The Weekly Ringer

The University of Mary Washington Student Newspaper

Staff Ed: Prioritizing mental health during a pandemic

3 min read

The Blue & Gray Press


This past week has been a huge adjustment to say the least. For many of us, it feels like classes marched on with barely a nod to the monumental changes in our lives, and for many the workload has gotten heavier. While many other universities gave students and professors an extra week to adjust and adapt syllabi, we jumped right back in after only four days.

It’s okay to feel overwhelmed. Being at home makes it easy to get distracted; many of us have spent years cultivating study strategies and the perfect environment at school that is most conducive to our learning. Students often choose UMW for its small class sizes and engaged professors because we know we need personal interaction to learn, and it’s hard to maintain that engagement and contact online.

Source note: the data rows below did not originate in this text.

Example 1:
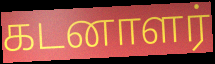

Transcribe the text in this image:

கடனாளர்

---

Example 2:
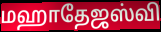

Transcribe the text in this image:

மஹாதேஜஸ்வி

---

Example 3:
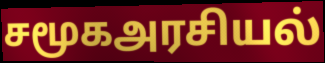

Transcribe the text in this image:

சமூகஅரசியல்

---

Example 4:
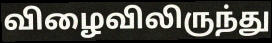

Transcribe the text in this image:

விழைவிலிருந்து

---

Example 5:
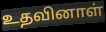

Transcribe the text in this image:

உதவினாள்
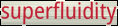
superfluidity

This switch has been tough on students and professors alike.

We appreciate all the work that professors have put into reconfiguring their classes into an online format, as well as their willingness to discuss problems. However, this can be hard on students who aren’t comfortable reaching out to their professors about their mental health and personal experiences with these changes, but are struggling nonetheless. Compassion should extend to the students that have gone quiet and the students that are pretending like everything is fine in addition to the students that have actually reached out to share their situation and mental state.

On the other side, it really is a good idea to reach out to professors and other students for help. Social distancing does not mean you’re alone and amidst all this chaos, it can be reassuring to know that everyone is going through the same thing. People are willing and eager to give support during this time, and it will help us feel less alone even while social distancing. Professors are likely to be more lenient given the circumstances, and if an extension will greatly help your mental health, it never hurts to ask for one.

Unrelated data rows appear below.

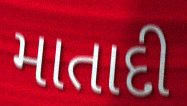
માતાદી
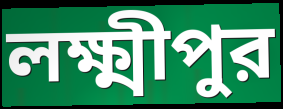
লক্ষ্মীপুর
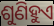
ଶୁଣିହୁଏ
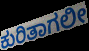
ಕುರಿತಾಗಲೀ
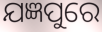
ଯଜ୍ଞପୁରେ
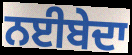
ਨਈਬੇਦਾ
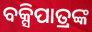
ବକ୍ସିପାତ୍ରଙ୍କ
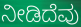
ನೀಡಿದೆವು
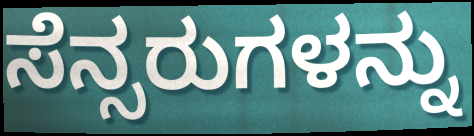
ಸೆನ್ಸರುಗಳನ್ನು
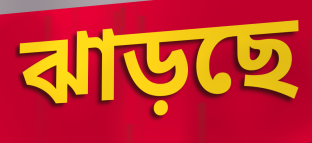
ঝাড়ছে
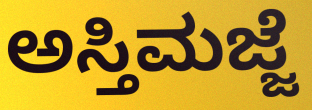
ಅಸ್ತಿಮಜ್ಜೆ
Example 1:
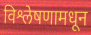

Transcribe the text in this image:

विश्लेषणामधून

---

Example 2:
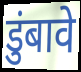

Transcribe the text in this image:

डुंबावे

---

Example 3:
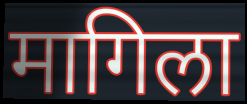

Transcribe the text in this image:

मागिला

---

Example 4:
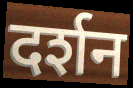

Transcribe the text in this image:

दर्शन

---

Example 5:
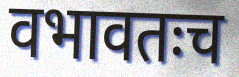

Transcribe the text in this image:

वभावतःच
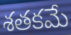
శతకమే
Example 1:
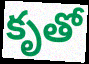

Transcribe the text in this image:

కృతో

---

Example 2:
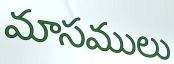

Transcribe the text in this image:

మాసములు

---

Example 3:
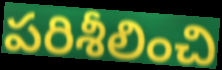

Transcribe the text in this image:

పరిశీలించి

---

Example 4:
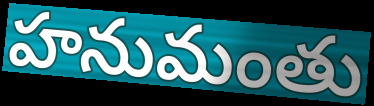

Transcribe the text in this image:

హనుమంతు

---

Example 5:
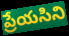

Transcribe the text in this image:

ప్రేయసిని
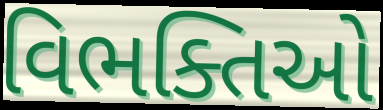
વિભક્તિઓ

It’s undeniably hard to find positives in the midst of this pandemic, but one positive impact is that it’s forcing us to slow down. Take this time to reflect on everything that’s been going on in your life, catch up on sleep, take up a new hobby or start that project that you’ve been talking about for years. Redecorate your room, call your grandparents or other family members, binge watch Netflix and make delicious food. Make sure to get some fresh air and exercise daily, if you’re able to.

Most of all – don’t put too much pressure on yourself to be productive. There are a lot of posts on social media showing beautiful, clean houses and wildly productive days. It’s perfectly fine to want to just stay in bed all day. You can use this extra time to get things done, but your first concern should be your mental health. For some, it helps to develop a schedule to follow it each day. Do what feels right and helps you to cope.

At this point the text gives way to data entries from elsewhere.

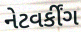
નેટવર્કીંગ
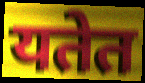
यतेत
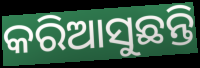
କରିଆସୁଛନ୍ତି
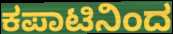
ಕಪಾಟಿನಿಂದ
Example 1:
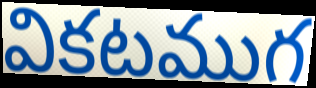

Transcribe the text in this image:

When this is all over, we are sure to appreciate the little things in life more. Who would’ve guessed how valuable grabbing a cup of coffee with a friend, having access to the gym, or picnicking with a large group of friends really is? The staff of the Blue & Gray Press encourages everyone to stay safe, find what cheers you up in this time of isolation, check in on your friends and reach out to others for help. We’ll get through this together.